Exploring Collaborative Movement Improv Online
I'm lucky.
I found Contact Improvisation in college, and it has been an important part of my life since then. For me it's been an opportunity to play for the sake of play, exploring the dynamics of cooperation through a medium that I love, movement. It's never been completely easy. There is plenty of opportunity for the intricacies and foibles of interpersonal cooperation to surface. Over time these challenges have increasingly become guides and even nourishment – material of the exploration along with the physical coordination – rather than obstacles.
Challenges of coordinating with others were greater in the time of the COVID-19 quarantine, when we had much fewer opportunities to play in physical presence. I wanted to see what could be found in corresponding with others mediated by online connection. It's not going to be the same as in-person presence, yet some of the challenges and opportunities are related. I found that confronting them sheds light not just on immediate questions about how to find inspiration in sharing movement improvisation online, but also on my in-person practice, as well. Below are the online practices I've been finding to be the most conducive, and some notes about what I think is essential to create conditions conducive to people getting involved.
Does online movement collaboration make sense?
There are a lot of things I like about cooperative movement improvisation – the full-person involvement and sheer physical immediacy that can be so different from so much of contemporary life. Is it possible to continue to practice this kind of thing when Coronavirus quarantine makes in-person collaboration impossible. Does it even make sense to try?
For me, it doesn't make sense to not try. Maintaining some kind of practice helps me maintain a sense of fine attunement to myself and engagement with the world around me. Much like meditating, even a simple practice that I can do on my own, like Finding Inspiration in Solo Movement..., surprises me with how much better I feel and work, if I can muster the diligence and patience to just practice. My quality of life is better when I continue to explore and challenge my abilities to move.
The prospects for sustaining a practice depend on the rewards you get from that practice. While the simple joy of moving is at the core, it has become clear to me that bringing my self to the practice and having what I do received and appreciated by others makes a big difference in my own satisfaction with it. And others being receptive to me depends in turn on my being receptive to them and to myself. While I can cultivate and revel in solo movement, it is all the more satisfying to be part of a bunch of us striving for and finding this kind of enjoyment together.
The challenge, then, is finding ways to organize online activities that is accessible enough for those involved to bring themselves as fully as they can to the exploration, while being receptive to each other. I consider these to be the crucial concerns underlying my designs of the following activities.

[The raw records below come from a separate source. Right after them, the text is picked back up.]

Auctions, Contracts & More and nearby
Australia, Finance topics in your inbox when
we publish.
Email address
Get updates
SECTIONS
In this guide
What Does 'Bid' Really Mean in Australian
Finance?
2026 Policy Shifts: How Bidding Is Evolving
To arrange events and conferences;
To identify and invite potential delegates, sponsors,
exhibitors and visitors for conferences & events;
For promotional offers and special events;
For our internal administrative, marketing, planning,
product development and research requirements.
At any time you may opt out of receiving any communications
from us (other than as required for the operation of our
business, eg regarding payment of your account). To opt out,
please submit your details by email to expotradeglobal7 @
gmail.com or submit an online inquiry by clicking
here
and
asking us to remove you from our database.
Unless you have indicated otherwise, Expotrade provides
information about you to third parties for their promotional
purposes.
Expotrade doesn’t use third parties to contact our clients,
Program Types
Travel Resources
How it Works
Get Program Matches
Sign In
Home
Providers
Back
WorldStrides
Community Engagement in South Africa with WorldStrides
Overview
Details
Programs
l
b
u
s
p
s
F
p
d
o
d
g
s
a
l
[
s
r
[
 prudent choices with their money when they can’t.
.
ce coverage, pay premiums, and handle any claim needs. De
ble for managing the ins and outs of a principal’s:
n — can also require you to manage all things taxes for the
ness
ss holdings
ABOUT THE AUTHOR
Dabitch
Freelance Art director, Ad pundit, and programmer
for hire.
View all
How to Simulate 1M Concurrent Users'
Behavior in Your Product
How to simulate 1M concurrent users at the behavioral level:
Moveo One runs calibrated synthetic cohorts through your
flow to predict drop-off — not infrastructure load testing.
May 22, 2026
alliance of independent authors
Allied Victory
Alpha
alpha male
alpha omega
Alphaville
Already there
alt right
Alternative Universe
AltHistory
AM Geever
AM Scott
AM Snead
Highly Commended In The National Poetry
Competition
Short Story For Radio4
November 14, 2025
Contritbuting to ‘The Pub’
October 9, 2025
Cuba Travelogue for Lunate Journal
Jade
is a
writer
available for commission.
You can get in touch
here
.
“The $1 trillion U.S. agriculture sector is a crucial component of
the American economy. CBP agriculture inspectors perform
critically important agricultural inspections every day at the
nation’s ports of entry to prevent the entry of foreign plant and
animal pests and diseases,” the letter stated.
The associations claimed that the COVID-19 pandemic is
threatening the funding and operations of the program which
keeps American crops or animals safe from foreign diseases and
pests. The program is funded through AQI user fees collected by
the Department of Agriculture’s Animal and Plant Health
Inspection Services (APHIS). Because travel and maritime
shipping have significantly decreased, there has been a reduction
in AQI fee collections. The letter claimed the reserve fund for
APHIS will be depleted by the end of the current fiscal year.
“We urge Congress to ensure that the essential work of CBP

I owe thanks to everyone who has been joining in these explorations, including particularly Ana and Grant, the Nossa Jam folk, the people who have been exploring the twice-monthly Online Contemplative Movement sessions, and really everyone who put their hearts and heads into sharing the exploration in constructive ways.
Contemplative Movement
- Elementary Online Meditation and Personal Movement Practice (the first two sections of the above Online Contemplative Movement score)
Authentic Movement
- Authentic Movement is a score for moving in search of how you want to move, in the presence of a witness
Solo Practice
Online Ensemble Improv
An Afterword
In the Authentic Movement entry I mentioned the importance of attention. I believe it's essential to establishing welcoming conditions for collaborative improvisation in general. Here is how I like to describe it:
When you really show up for something, bringing yourself fully to participate, it can be a particular joy to be received and to receive others. Conversely, if you really show up and are not received, it can be very disappointing; crushing, even. I've found that successful ensemble sessions, in which many feel like they were part of something special, involve people really showing up and really receiving each other.
Any time we explore together, the more of us who recognize this principle, the more likely we will enjoy something worthwhile, together, in that collaboration.